**WORK ITEM**
Retype the entire listing, keeping every word as it is.

**SOURCE INFORMATION**

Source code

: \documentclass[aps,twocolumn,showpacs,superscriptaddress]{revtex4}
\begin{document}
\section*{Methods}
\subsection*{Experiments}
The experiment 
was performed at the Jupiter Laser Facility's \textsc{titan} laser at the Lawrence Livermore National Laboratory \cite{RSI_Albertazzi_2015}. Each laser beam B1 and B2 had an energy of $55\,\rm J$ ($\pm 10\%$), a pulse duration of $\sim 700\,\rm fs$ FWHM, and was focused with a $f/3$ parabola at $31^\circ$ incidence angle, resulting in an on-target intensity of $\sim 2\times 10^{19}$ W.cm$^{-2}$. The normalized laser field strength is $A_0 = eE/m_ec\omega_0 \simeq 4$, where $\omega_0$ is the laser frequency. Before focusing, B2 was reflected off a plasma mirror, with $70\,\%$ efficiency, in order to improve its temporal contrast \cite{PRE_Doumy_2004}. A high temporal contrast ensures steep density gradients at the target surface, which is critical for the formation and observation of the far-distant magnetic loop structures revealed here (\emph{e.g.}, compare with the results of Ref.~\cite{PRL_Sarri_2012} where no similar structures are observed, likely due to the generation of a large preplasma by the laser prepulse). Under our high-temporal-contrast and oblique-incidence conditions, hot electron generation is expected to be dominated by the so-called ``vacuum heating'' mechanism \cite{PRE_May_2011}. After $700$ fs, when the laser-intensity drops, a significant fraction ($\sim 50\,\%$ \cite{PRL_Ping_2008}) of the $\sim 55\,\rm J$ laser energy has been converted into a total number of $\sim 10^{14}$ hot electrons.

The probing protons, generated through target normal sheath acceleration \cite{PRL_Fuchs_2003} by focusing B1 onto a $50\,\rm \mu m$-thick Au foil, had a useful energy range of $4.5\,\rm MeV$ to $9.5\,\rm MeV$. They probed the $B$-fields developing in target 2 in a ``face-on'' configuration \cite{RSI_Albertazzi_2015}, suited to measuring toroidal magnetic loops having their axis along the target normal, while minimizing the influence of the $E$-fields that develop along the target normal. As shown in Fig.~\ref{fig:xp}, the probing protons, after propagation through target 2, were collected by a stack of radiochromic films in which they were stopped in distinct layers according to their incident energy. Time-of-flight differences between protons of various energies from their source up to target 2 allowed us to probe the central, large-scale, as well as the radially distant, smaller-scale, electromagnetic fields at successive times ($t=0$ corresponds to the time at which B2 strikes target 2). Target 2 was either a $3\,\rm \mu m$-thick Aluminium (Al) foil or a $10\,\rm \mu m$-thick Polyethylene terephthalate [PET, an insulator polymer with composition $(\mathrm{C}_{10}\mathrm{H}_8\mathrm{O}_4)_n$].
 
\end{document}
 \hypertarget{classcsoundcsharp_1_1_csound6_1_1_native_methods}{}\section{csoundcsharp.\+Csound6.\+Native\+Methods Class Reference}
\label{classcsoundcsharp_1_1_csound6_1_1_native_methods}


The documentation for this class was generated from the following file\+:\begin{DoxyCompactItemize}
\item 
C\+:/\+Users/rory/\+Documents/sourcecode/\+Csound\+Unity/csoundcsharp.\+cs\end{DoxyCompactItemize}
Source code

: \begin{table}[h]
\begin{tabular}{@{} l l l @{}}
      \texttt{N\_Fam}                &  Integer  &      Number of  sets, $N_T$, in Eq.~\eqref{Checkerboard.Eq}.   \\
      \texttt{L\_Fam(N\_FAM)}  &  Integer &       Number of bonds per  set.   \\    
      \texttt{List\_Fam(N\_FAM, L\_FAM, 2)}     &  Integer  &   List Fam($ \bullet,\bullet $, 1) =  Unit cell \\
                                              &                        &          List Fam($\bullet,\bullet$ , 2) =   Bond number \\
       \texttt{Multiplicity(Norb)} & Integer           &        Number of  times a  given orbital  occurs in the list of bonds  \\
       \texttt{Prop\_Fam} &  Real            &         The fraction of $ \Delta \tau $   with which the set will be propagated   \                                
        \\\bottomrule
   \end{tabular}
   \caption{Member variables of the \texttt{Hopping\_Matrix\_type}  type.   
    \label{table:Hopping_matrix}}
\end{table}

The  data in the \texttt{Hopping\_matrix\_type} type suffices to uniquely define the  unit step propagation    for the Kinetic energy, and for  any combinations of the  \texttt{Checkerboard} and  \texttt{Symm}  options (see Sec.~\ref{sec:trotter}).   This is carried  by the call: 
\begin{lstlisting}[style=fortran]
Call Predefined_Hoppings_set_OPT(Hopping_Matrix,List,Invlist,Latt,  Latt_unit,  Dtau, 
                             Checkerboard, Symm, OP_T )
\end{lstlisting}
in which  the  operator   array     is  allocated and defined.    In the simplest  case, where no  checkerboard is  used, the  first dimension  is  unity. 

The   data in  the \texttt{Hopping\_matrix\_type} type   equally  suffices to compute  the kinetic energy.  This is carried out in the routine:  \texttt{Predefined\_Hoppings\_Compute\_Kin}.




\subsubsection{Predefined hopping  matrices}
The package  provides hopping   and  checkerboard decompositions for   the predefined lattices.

**RESPONSE BELOW**
Source code

: \documentclass[aps,twocolumn,showpacs,superscriptaddress]{revtex4}
\begin{document}
\section*{Methods}
\subsection*{Experiments}
The experiment 
was performed at the Jupiter Laser Facility's \textsc{titan} laser at the Lawrence Livermore National Laboratory \cite{RSI_Albertazzi_2015}. Each laser beam B1 and B2 had an energy of $55\,\rm J$ ($\pm 10\%$), a pulse duration of $\sim 700\,\rm fs$ FWHM, and was focused with a $f/3$ parabola at $31^\circ$ incidence angle, resulting in an on-target intensity of $\sim 2\times 10^{19}$ W.cm$^{-2}$. The normalized laser field strength is $A_0 = eE/m_ec\omega_0 \simeq 4$, where $\omega_0$ is the laser frequency. Before focusing, B2 was reflected off a plasma mirror, with $70\,\%$ efficiency, in order to improve its temporal contrast \cite{PRE_Doumy_2004}. A high temporal contrast ensures steep density gradients at the target surface, which is critical for the formation and observation of the far-distant magnetic loop structures revealed here (\emph{e.g.}, compare with the results of Ref.~\cite{PRL_Sarri_2012} where no similar structures are observed, likely due to the generation of a large preplasma by the laser prepulse). Under our high-temporal-contrast and oblique-incidence conditions, hot electron generation is expected to be dominated by the so-called ``vacuum heating'' mechanism \cite{PRE_May_2011}. After $700$ fs, when the laser-intensity drops, a significant fraction ($\sim 50\,\%$ \cite{PRL_Ping_2008}) of the $\sim 55\,\rm J$ laser energy has been converted into a total number of $\sim 10^{14}$ hot electrons.

The probing protons, generated through target normal sheath acceleration \cite{PRL_Fuchs_2003} by focusing B1 onto a $50\,\rm \mu m$-thick Au foil, had a useful energy range of $4.5\,\rm MeV$ to $9.5\,\rm MeV$. They probed the $B$-fields developing in target 2 in a ``face-on'' configuration \cite{RSI_Albertazzi_2015}, suited to measuring toroidal magnetic loops having their axis along the target normal, while minimizing the influence of the $E$-fields that develop along the target normal. As shown in Fig.~\ref{fig:xp}, the probing protons, after propagation through target 2, were collected by a stack of radiochromic films in which they were stopped in distinct layers according to their incident energy. Time-of-flight differences between protons of various energies from their source up to target 2 allowed us to probe the central, large-scale, as well as the radially distant, smaller-scale, electromagnetic fields at successive times ($t=0$ corresponds to the time at which B2 strikes target 2). Target 2 was either a $3\,\rm \mu m$-thick Aluminium (Al) foil or a $10\,\rm \mu m$-thick Polyethylene terephthalate [PET, an insulator polymer with composition $(\mathrm{C}_{10}\mathrm{H}_8\mathrm{O}_4)_n$].
 
\end{document}
 \hypertarget{classcsoundcsharp_1_1_csound6_1_1_native_methods}{}\section{csoundcsharp.\+Csound6.\+Native\+Methods Class Reference}
\label{classcsoundcsharp_1_1_csound6_1_1_native_methods}


The documentation for this class was generated from the following file\+:\begin{DoxyCompactItemize}
\item 
C\+:/\+Users/rory/\+Documents/sourcecode/\+Csound\+Unity/csoundcsharp.\+cs\end{DoxyCompactItemize}
Source code

: \begin{table}[h]
\begin{tabular}{@{} l l l @{}}
      \texttt{N\_Fam}                &  Integer  &      Number of  sets, $N_T$, in Eq.~\eqref{Checkerboard.Eq}.   \\
      \texttt{L\_Fam(N\_FAM)}  &  Integer &       Number of bonds per  set.   \\    
      \texttt{List\_Fam(N\_FAM, L\_FAM, 2)}     &  Integer  &   List Fam($ \bullet,\bullet $, 1) =  Unit cell \\
                                              &                        &          List Fam($\bullet,\bullet$ , 2) =   Bond number \\
       \texttt{Multiplicity(Norb)} & Integer           &        Number of  times a  given orbital  occurs in the list of bonds  \\
       \texttt{Prop\_Fam} &  Real            &         The fraction of $ \Delta \tau $   with which the set will be propagated   \                                
        \\\bottomrule
   \end{tabular}
   \caption{Member variables of the \texttt{Hopping\_Matrix\_type}  type.   
    \label{table:Hopping_matrix}}
\end{table}

The  data in the \texttt{Hopping\_matrix\_type} type suffices to uniquely define the  unit step propagation    for the Kinetic energy, and for  any combinations of the  \texttt{Checkerboard} and  \texttt{Symm}  options (see Sec.~\ref{sec:trotter}).   This is carried  by the call: 
\begin{lstlisting}[style=fortran]
Call Predefined_Hoppings_set_OPT(Hopping_Matrix,List,Invlist,Latt,  Latt_unit,  Dtau, 
                             Checkerboard, Symm, OP_T )
\end{lstlisting}
in which  the  operator   array     is  allocated and defined.    In the simplest  case, where no  checkerboard is  used, the  first dimension  is  unity. 

The   data in  the \texttt{Hopping\_matrix\_type} type   equally  suffices to compute  the kinetic energy.  This is carried out in the routine:  \texttt{Predefined\_Hoppings\_Compute\_Kin}.




\subsubsection{Predefined hopping  matrices}
The package  provides hopping   and  checkerboard decompositions for   the predefined lattices.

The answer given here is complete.